'City of Fallen Branches,' Buffalo NY USA, Breaks All-Time Record with Early Snow Storm

This is in memorial to the fallen and broken trees of Buffalo New York, USA, a community once known as the "City of Trees." Now, according to the Buffalo News:-- "Less than three weeks removed from summer's waning days, a thundering lake-effect snowstorm blitzed Buffalo Niagara on Thursday, knocking out power to more than 100,000 homes, felling large trees and creating havoc for travelers. ... Trees still carrying their autumn leaves became too heavy with snow and their branches crashed to the ground, damaging homes, cars and power lines". A report just heard on National Public Radio indicated that 'nearly every tree was damaged'. Great opportunity for denialists to offer 'So much for global warming?' type comments. But we hope they will at least consider that this is the earliest lake-effect snow ever for Buffalo and the region, certainly coming under the category of 'climatic extreme.' And climate extremes, more frequent and more intense storms, for example, are what climate change is all about.
=== update below the foldThe deciduous trees native to Buffalo NY evolved to lose their leaves before the the full onslaught of winter. It is the presence of full leaf cover which made the impact of sticky snow so high. Assume we had no access to meteorological records: this occurance would still appear 'un-natural' in scope, using only the benchmark of climatically driven growth seasons as a reference point.
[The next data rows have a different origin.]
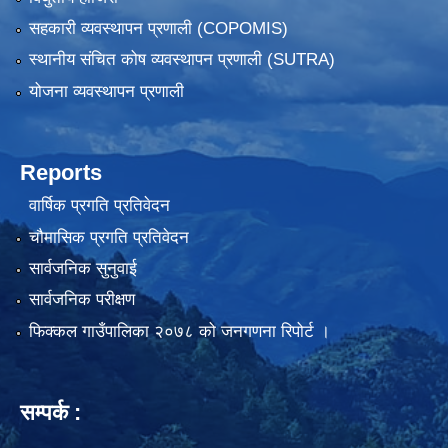
सहकारी व्यवस्थापन प्रणाली (COPOMIS)
स्थानीय संचित कोष व्यवस्थापन प्रणाली (SUTRA)
योजना व्यवस्थापन प्रणाली
Reports
वार्षिक प्रगति प्रतिवेदन
चौमासिक प्रगति प्रतिवेदन
सार्वजनिक सुनुवाई
सार्वजनिक परीक्षण
फिक्कल गाउँपालिका २०७८ को जनगणना रिपोर्ट ।
सम्पर्क :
National media coverage of this Buffalo-area storm failed to convey this point (no surprise), in spite of the fact that it is essential to understanding the potential ecosystem response to climate change. The follow-on impacts could be more signficant than property loss. Examples: native species of encephalitis carrying mosquitoes live in the rain-water holding cavities that result from branches breaking at the main stem of a tree. Several years after a storm like this, an outbreak of encephalitis may result; and a string of early snow storms such as this could lead to devastation of urban tree stands and completely change the character of city parks and streets.